Flavia Bianchi präsentierte DROMYTAL, ein ebenfalls vom Europäischen Fonds für regionale Entwicklung (EFRE 2014–2020, „Investitionen in Wachstum und Beschäftigung“) finanziertes Forschungsprojekt, welches 2016 vom Versuchszentrum Laimburg in Zusammenarbeit mit der Freien Universität Bozen gestartet wurde. Ziel des Projekts ist es, eine innovative Bekämpfungsmethode gegen die invasive Kirschessigfliege Drosophila suzukii zu entwickeln. Es geht darum eine Falle mit einem Hefelockstoff zu entwickeln, dem ein geeignetes Insektizid zugesetzt wird. Die Chemiker des Versuchszentrums Laimburg ergründen, welche in den Hefen enthaltenen Moleküle für die Kirschessigfliege am attraktivsten sind.
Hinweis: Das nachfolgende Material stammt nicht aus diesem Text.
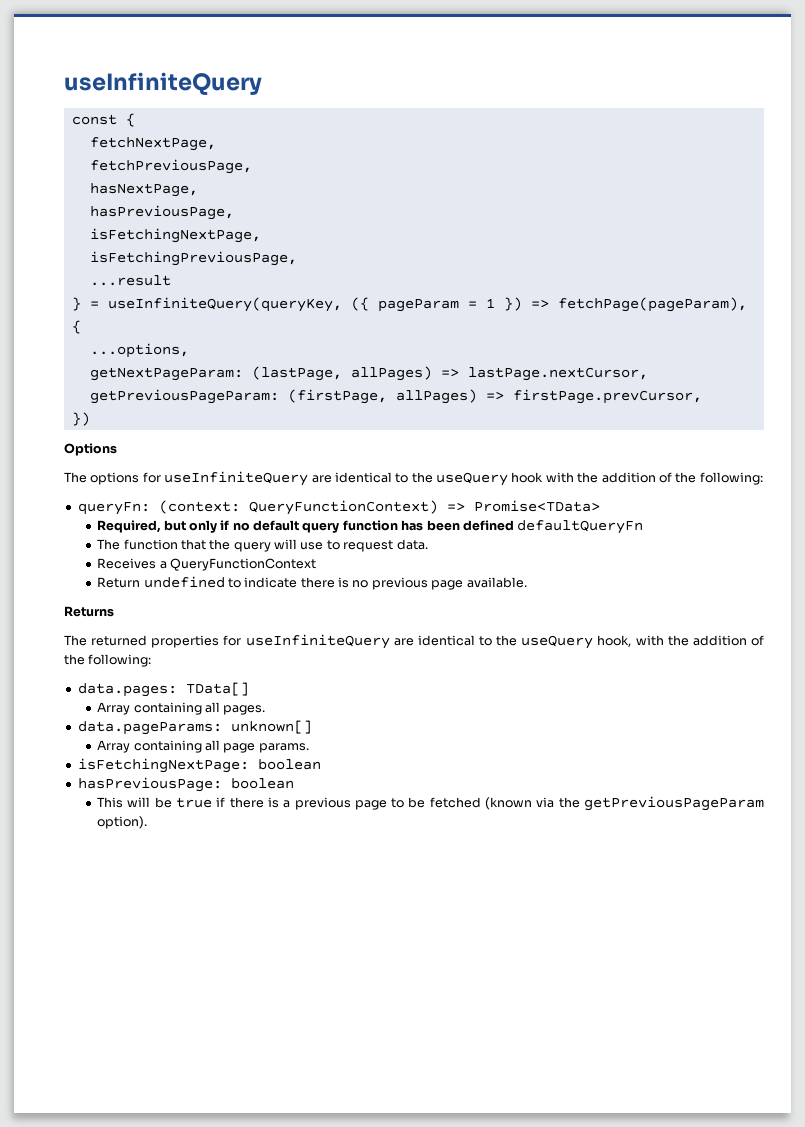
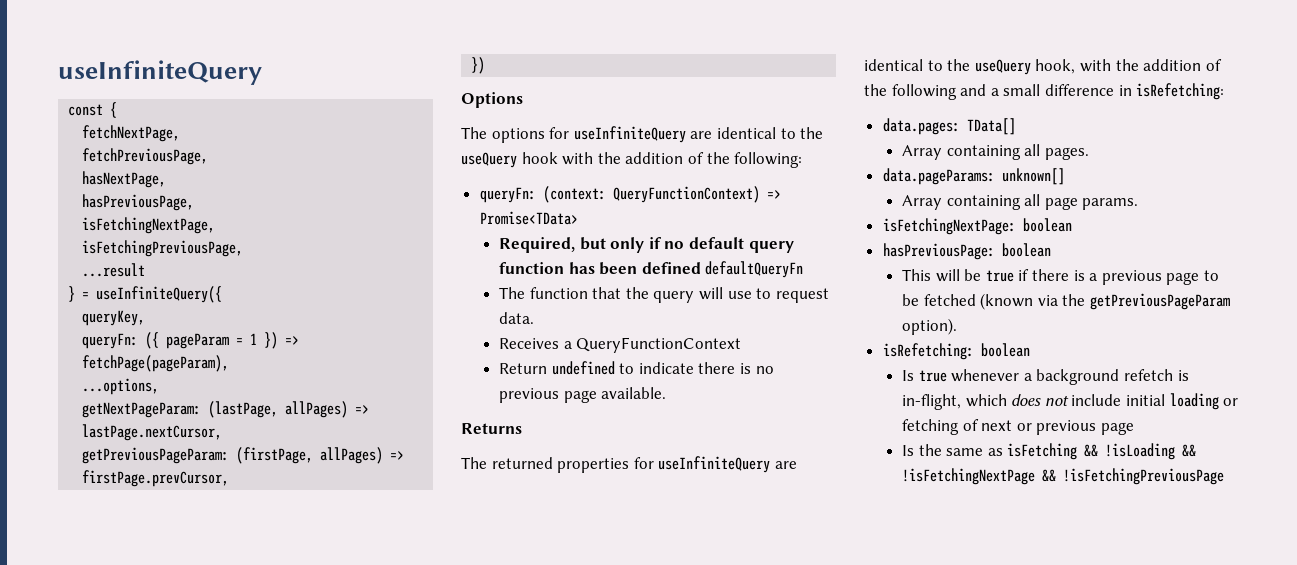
[107,297,342,312] useInfiniteQuery(queryKey, -> [96,286,223,303] [82,310,146,326] [82,333,139,349] useInfiniteQuery({ // queryKey, // queryFn:
[71,320,81,334] { -> (230, 363) none
[88,654,152,667] following: -> [891,83,1225,100] following and a small difference in isRefetching:
(148, 822) none -> [882,343,1030,360] [902,369,1189,385] [902,393,1239,410] [902,419,1135,435] [902,443,1197,460] [902,468,1225,485] // isRefetching: boolean // Is true whenever a background refetch is in-flight, which does not include initial loading or fetching of next or previous page // Is the same as isFetching && !isLoading && !isFetchingNextPage && !isFetchingPreviousPage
Darüber hinaus ist das Versuchszentrum Laimburg am Forschungsverbund des EUREGIO-Projekts Environment, Food and Health beteiligt, an welchem die Forscherinnen des Labors für Aromen und Metaboliten Giulia Chitarrini und Adriana Teresa Ceci arbeiten. Ziel des Projekts ist es, die chemische Zusammensetzung von Pflanzenteilen lokaler Lebensmittelprodukte zu charakterisieren, um deren ernährungsphysiologische Eigenschaften zu ermitteln und gleichzeitig ihre positiven und therapeutischen Auswirkungen auf die menschliche Gesundheit zu bewerten.

 

Das Labor für Aromen und Metaboliten des Versuchszentrums Laimburg

Das Labor für Aromen und Metaboliten des Versuchszentrums Laimburg ist seit Juli 2018 am NOI Techpark in Bozen Süd angesiedelt. Unter der Leitung von Peter Robatscher forschen dort derzeit zehn Experten in den Bereichen Lebensmittelqualität und Pflanzengesundheit. Im Labor werden natürlich vorkommende Inhaltsstoffe in landwirtschaftlichen Produkten (Äpfel, Apfelsaft, Trauben, Weine, Käse, Milch) sowie in Bestandteilen von Pflanzen (Blätter, Wurzeln, Holz) identifiziert und quantifiziert. Das Labor verfügt über modernste Laborinstrumente wie hochauflösende Massenspektrometer und ist damit auf dem neuesten Stand der Technik. Die Untersuchungen des Labors finden meist innerhalb von Drittmittelprojekten statt, aber auch in Zusammenarbeit mit anderen Arbeitsgruppen des Versuchszentrums oder mit nationalen oder internationalen Partnern.